In addition to Thiel’s activities as an entrepreneur and philanthropist, Kimball drew attention to the awardee’s literary endeavors, noting that the title of his acceptance speech hearkened back to a book Thiel wrote with David O. Sacks in 1998, The Diversity Myth. “They saw it all,” Kimball observed: “the attack on the Western canon, the whining claims of victim status by some of the world’s most privileged adolescents, the assaults on free speech, the substitution of ideology for insight.”

“Is some new dawn approaching?” Kimball asked in conclusion. “I do not know. But Peter Thiel is surely one of our most fearless and percipient watchmen of the night.”
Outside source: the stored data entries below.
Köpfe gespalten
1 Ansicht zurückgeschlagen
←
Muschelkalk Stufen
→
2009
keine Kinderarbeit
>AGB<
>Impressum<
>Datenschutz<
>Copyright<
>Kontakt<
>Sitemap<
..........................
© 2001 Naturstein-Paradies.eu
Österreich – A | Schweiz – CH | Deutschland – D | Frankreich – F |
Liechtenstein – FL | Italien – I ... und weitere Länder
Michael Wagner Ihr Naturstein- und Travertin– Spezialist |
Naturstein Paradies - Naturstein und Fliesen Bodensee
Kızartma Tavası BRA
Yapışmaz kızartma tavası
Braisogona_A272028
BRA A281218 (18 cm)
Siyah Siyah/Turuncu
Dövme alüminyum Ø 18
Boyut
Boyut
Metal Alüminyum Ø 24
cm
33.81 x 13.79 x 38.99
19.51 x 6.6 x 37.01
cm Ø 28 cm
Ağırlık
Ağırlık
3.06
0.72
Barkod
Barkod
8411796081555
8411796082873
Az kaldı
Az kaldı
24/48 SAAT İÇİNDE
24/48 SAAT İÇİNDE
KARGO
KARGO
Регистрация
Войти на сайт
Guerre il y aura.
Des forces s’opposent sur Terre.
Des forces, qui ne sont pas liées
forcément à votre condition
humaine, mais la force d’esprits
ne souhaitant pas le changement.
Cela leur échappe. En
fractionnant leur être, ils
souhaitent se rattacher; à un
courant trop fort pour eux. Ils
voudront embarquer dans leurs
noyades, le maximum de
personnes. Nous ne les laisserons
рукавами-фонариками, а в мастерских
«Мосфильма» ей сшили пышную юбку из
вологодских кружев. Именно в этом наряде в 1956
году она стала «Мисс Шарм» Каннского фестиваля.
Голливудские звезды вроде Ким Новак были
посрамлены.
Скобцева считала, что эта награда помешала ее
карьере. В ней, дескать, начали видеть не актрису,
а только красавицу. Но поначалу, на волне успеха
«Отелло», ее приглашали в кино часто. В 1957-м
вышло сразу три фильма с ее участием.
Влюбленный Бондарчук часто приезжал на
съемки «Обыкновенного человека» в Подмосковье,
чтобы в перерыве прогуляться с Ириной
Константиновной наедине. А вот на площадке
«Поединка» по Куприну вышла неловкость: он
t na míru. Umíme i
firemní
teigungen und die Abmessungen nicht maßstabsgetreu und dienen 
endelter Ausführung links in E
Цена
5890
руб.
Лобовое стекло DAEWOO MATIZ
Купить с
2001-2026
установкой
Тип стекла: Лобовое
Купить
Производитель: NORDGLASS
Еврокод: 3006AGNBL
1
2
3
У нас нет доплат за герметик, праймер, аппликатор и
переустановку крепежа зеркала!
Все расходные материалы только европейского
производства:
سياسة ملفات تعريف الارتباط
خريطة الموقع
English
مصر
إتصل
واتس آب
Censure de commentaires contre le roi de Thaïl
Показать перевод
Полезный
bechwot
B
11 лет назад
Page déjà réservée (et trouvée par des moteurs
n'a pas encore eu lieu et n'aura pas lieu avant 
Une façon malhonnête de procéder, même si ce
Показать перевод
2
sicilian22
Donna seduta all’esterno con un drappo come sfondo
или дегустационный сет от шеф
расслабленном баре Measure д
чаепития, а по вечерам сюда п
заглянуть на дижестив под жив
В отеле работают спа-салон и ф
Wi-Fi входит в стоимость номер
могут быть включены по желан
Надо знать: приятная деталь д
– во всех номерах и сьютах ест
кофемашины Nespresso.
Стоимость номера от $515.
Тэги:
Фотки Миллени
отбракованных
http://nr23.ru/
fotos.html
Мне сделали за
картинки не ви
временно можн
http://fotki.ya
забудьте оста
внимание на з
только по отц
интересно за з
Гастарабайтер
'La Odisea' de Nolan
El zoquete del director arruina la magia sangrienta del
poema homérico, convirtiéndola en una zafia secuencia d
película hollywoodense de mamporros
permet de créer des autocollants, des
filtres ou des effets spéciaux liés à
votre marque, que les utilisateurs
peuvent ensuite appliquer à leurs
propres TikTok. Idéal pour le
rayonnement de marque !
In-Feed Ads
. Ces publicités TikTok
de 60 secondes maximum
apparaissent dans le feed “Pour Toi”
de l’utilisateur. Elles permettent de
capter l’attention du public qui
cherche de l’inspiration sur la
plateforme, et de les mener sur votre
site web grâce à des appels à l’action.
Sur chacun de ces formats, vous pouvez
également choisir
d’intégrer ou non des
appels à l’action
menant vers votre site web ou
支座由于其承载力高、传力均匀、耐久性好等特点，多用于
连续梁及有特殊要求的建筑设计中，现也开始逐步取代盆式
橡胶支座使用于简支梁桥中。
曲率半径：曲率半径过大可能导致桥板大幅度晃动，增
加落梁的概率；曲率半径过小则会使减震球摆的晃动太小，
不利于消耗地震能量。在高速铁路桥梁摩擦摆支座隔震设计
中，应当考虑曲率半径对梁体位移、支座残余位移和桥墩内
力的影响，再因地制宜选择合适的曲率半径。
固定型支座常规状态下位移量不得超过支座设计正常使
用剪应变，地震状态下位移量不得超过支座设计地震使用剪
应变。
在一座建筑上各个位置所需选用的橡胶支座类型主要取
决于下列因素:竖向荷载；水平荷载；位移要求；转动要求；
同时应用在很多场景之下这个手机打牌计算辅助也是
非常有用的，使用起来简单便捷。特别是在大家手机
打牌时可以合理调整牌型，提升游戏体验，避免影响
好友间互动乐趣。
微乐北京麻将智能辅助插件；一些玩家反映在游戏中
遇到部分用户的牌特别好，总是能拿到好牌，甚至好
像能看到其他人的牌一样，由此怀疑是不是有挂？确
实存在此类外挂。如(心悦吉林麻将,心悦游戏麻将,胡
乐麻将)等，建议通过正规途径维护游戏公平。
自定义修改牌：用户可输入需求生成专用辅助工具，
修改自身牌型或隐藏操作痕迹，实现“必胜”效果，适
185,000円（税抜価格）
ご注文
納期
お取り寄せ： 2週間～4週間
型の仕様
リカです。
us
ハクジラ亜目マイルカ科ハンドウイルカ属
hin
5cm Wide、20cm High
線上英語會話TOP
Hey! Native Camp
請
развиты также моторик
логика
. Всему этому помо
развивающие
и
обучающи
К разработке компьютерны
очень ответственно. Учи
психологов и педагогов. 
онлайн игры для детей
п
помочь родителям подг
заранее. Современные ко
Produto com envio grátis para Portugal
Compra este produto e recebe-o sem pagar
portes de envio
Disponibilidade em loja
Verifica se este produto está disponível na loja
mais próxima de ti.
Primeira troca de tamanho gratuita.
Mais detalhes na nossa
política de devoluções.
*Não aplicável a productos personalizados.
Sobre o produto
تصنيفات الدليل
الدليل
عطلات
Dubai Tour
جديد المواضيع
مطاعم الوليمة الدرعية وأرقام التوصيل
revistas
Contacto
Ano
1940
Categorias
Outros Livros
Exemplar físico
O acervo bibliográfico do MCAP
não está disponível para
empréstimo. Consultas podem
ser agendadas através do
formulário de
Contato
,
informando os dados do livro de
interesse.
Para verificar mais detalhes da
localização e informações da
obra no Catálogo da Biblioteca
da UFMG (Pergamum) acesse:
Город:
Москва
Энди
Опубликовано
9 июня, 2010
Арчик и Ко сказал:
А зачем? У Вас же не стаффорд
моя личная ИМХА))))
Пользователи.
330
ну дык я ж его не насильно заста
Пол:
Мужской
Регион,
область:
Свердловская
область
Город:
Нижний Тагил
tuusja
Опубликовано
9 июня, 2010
Quoting Matthew Arnold’s injunction “to see the object as in itself it really is,” Executive Editor James Panero added that “we live in an age that has set itself in opposition to this critical effort . . . This evening, as we honor Peter and hear his trenchant remarks, we again take a stand for seeing things as they are.”

The sold-out gala dinner welcomed 260 supporters, a record for The New Criterion, and raised over $500,000 to benefit the publication. The award, which was first presented to Dr. Henry Kissinger in 2012, pays homage to the legacy of Edmund Burke, the eighteenth-century political philosopher. Previous honorees include Charles Murray (2015), Ayaan Hirsi Ali (2016), Victor Davis Hanson (2018), Conrad Black (2020), and Larry P. Arnn (2022). 

Among those supporting the 2023 gala were Elizabeth Ailes, Brian & Amy Anderson, Larry P. Arnn, Stephen Blackwood, Mary Ellen Bork, the William H. Donner Foundation, the Gale Foundation, George Gilder, Roger C. Hertog, Heather & James Higgins, Richard R. Hough III, Anna Khachiyan, Thomas D. Klingenstein, Ronald H. Lauder, Heather Mac Donald, James Meeks, Larry & Kathleen Mone, Dasha Nekrassova, Peter Pennoyer, Sally Pipes, Roger Ream, R. R. Reno, and Cameron & Tyler Winklevoss.